It’s a quandary many young entrepreneurs face: Should you start out with a more tried-and-true business model, or blaze new trails with an original, unproven idea?

Toronto’s Libby Garg, who operates three restaurant franchises and founded her own HR technology firm, is balancing both.

Until a few years ago, Garg, who is Indigenous and grew up in a small town in B.C., didn’t have entrepreneurship on her radar as a potential career path. “Growing up, I didn’t even know being an entrepreneur was a thing. It wasn’t something I could comprehend as a business path for myself,” she says.

As she grew older, she was drawn to the business world and completed her undergrad studies in business, ultimately deciding to pursue law.

Her focus changed in 2014, after she lost her sister Carley due to a weather-related car accident.

“I took a really hard pause – maybe the only pause I’ve ever taken in my life as a very type-A personality,” she says. “I took some time to think about what was important to me, and while I really enjoyed law, I had a deep-seated sense that I wanted to do something in honour of my sister.”

The two had previously thrown around the idea of starting a healthy fast-casual restaurant (“the Starbucks of healthy fast food,” as Garg calls it) and had even begun working on a business plan together.

Though the quick-service sector is now flush with healthy options, Garg says, options were significantly more scarce back then. “We both loved eating out – but we always found we were packing lunches because there were very few healthy options … There was Wrap Zone and Pita Pit, but few places for a nice, fresh salad.”

Once Garg decided to pursue that shared dream in earnest, she began doing market research, ultimately coming across the Freshii chain. Garg’s husband, a fellow lawyer, frequented a location near his work and said it was always busy. “The more I started to learn about it, the more I just loved it,” she says.

The next step was to scope out potential locations – a crucial factor in any business, but particularly make-or-break for a franchise location. “Even being on the wrong side of the street could sink your business,” Garg says. (She adds, however, that the recent popularity of delivery and online ordering has changed the playing field for quick-service restaurants dramatically.)

Futupreneur’s support came into the picture early on, when Garg was exploring her funding options for that first franchise. “I happened to fit in the under-39 age group for an entrepreneur starting a business, and it was an easily accessible loan that provided that additional buffer for starting up in the restaurant industry,” she says, adding many entrepreneurs are unaware of the funding options available to them.

“Restaurants are notoriously expensive to start up, even in a QSR [quick-service restaurant] scenario. It certainly wasn’t everything, but it was that additional buffer that I didn’t have to spend out of pocket or convince a bank to give me.”

Garg says Futurpreneur also helped her sort out “a lot of early business questions” like how to go about getting a business license. And when she entered the mentorship stage, her mentor also provided accountability and advice. Over time, Garg says, they actually wound up becoming good friends: “I was very fortunate in the mentor FP connected me with. Our relationship has evolved – even today, she’ll bring up initiatives she knows I was working on. She’ll often check in and ask how my business goals are going.”

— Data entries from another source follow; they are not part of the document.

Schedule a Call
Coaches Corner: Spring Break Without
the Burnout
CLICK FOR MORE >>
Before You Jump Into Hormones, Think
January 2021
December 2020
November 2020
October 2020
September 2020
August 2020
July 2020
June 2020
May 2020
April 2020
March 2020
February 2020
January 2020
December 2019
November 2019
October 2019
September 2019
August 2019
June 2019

Once Garg got the first franchise off the ground, it became much easier for her to scale the business further – one of the advantages to franchising as an entrepreneurship path, she says. Now, Garg operates three thriving Freshii locations.

But she also became acutely aware of the pitfalls of starting, staffing and operating a new business: “While I had both an undergrad degree in business as well as an upper level degree that teaches you to think through challenging problems, I didn’t know what a business license was or how to set a payroll schedule for my team.”

That knowledge gap spurred the beginning of an entirely different business venture: WorkSolute, an HR technology startup that aims to mitigate those early challenges by offering setup and streamlining solutions for newly-minted entrepreneurs.

WorkSolute also features a staffing program that caters to a range of businesses, from security firms and cleaning companies to clothing stores and restaurants – “anything that has some level of consistent employee turnover.” The program keeps track of employees’ successes to encourage employers to hire them in the future; this pays off, she says, both in terms of higher pay rates for workers and reduced turnover for employers. “In an industry that’s marked by challenges where there’s a lack of transparency for both the work seekers and employees, we provide (that) on both sides,” she says.

Garg concedes franchising and launching a startup are very different: “At Freshii, I know what to do when my rice cooker goes down, when my fridge dies, when someone calls in sick. But the problems you can solve on the pure entrepreneurial route are infinite. A lot of the role as a leader in that capacity is definitely what problems you solve, and on what timeline.”

In order to continue sharing her hard-won experience with young entrepreneurs, Garg says she’s planning to begin mentoring through Futurpreneur – and hopes to mentor a young Indigenous entrepreneur looking to get their start.

Garg says she’s a big believer in the adage “a rising tide raises all ships.”

“I’m very passionate about sharing what I know with anyone who would take value out of it. But I think it’s natural to see people within your community succeed, and if I can illuminate that path that has been so incredibly rewarding for me, or shorten the learning curve for another Indigenous person, it would be very rewarding for me.”